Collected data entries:
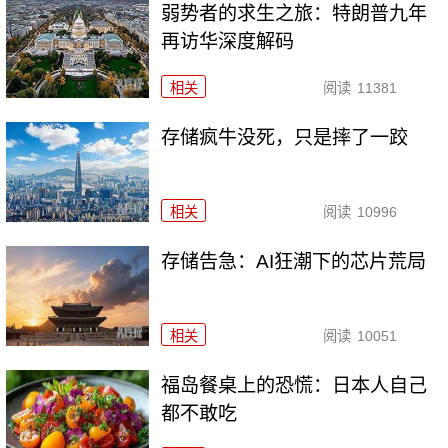
弱势者的求生之旅：特朗普九年
再访华深度解码
相关
阅读
11381
存储疯牛没死，只是摔了一跤
相关
阅读
10996
存储告急：AI狂潮下的芯片荒局
相关
阅读
10051
福岛餐桌上的恐慌：日本人自己
都不敢吃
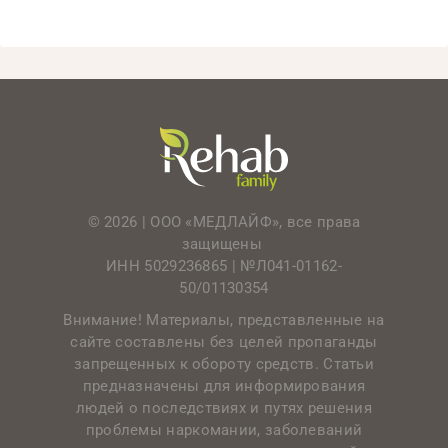
© 2026 | ООО «МЕДЛАЙФ», все права
защищены
ИНН 5029236865 |
№Л041-01162-
50/01130354
Внимание! Материалы, представленные на
сайте составлены без целей пропаганды
запрещенных к обороту средств. Статьи
предназначены для информирования
людей о последствиях и путях решения
проблемы наркомании, заболеваний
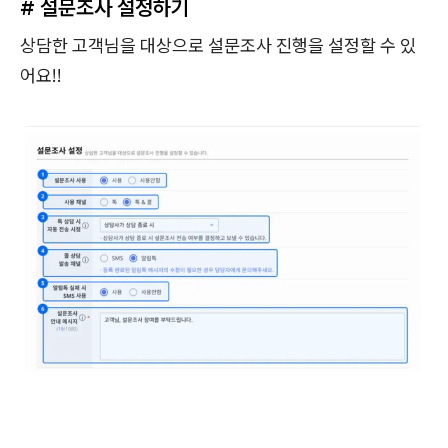
# 설문조사 설정하기
상담한 고객님을 대상으로 설문조사 진행을 설정할 수 있
어요!!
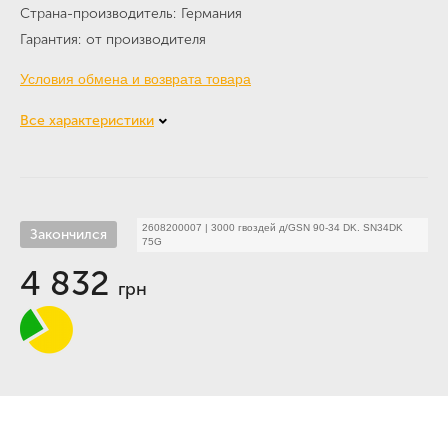
Страна-производитель
Германия
Гарантия
от производителя
Условия обмена и возврата товара
Все характеристики
2608200007
|
3000 гвоздей д/GSN 90-34 DK. SN34DK
Закончился
75G
4 832
грн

PROBLEM DESCRIPTION |
For this exercise, return every line from the data that holds the string "설문조사".

TASK RESPONSE |
# 설문조사 설정하기
상담한 고객님을 대상으로 설문조사 진행을 설정할 수 있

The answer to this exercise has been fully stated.